WHAT YOU ARE ASKED TO DO: Copy out every line of the records below that contains the word "lung".

DATA RECORDS:
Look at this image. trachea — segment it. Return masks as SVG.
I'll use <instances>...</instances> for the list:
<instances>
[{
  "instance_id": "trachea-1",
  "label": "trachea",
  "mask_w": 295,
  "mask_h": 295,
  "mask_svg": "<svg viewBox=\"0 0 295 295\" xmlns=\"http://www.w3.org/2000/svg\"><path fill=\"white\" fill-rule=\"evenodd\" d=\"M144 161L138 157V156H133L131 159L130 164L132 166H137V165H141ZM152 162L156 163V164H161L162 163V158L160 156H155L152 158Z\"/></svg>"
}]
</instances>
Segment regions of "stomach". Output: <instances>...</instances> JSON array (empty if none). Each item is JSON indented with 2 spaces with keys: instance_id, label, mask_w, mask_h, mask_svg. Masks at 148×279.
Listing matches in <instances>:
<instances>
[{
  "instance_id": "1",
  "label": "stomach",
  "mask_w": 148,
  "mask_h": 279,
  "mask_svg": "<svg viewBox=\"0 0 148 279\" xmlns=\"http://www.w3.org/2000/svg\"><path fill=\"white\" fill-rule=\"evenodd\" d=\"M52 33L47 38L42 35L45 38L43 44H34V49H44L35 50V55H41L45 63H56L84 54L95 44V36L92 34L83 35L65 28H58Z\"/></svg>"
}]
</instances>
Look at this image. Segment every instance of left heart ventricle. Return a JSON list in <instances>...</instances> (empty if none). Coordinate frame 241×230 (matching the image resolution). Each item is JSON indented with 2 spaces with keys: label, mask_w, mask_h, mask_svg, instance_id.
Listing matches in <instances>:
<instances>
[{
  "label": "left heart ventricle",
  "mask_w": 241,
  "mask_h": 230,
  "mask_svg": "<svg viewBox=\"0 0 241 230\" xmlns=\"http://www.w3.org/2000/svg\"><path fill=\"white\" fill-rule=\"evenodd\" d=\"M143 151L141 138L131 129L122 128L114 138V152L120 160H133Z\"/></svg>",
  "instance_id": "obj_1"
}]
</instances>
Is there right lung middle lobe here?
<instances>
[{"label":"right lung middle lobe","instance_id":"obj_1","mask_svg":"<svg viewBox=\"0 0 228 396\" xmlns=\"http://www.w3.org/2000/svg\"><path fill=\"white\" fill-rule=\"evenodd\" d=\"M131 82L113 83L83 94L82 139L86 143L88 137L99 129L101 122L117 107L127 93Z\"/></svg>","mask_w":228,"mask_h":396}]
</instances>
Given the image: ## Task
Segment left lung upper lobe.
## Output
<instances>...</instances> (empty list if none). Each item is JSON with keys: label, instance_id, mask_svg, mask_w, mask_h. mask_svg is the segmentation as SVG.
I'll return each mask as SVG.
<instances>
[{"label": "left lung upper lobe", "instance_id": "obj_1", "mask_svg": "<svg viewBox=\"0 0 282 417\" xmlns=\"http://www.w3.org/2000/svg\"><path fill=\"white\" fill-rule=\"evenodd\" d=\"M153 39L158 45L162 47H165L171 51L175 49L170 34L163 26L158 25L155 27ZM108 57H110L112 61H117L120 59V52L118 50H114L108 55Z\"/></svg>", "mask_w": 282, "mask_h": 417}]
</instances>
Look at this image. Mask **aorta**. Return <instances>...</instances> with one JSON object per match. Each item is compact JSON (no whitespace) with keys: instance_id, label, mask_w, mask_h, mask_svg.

REPLY:
Is there right lung middle lobe here?
[{"label":"right lung middle lobe","instance_id":"obj_1","mask_svg":"<svg viewBox=\"0 0 228 396\" xmlns=\"http://www.w3.org/2000/svg\"><path fill=\"white\" fill-rule=\"evenodd\" d=\"M131 82L113 83L83 94L82 139L86 143L88 137L99 129L101 122L117 107L127 93Z\"/></svg>","mask_w":228,"mask_h":396}]
Segment left lung upper lobe.
[{"label": "left lung upper lobe", "instance_id": "obj_1", "mask_svg": "<svg viewBox=\"0 0 282 417\" xmlns=\"http://www.w3.org/2000/svg\"><path fill=\"white\" fill-rule=\"evenodd\" d=\"M153 39L158 45L162 47H165L171 51L175 49L170 34L163 26L158 25L155 27ZM108 57H110L112 61H117L120 59V52L118 50H114L108 55Z\"/></svg>", "mask_w": 282, "mask_h": 417}]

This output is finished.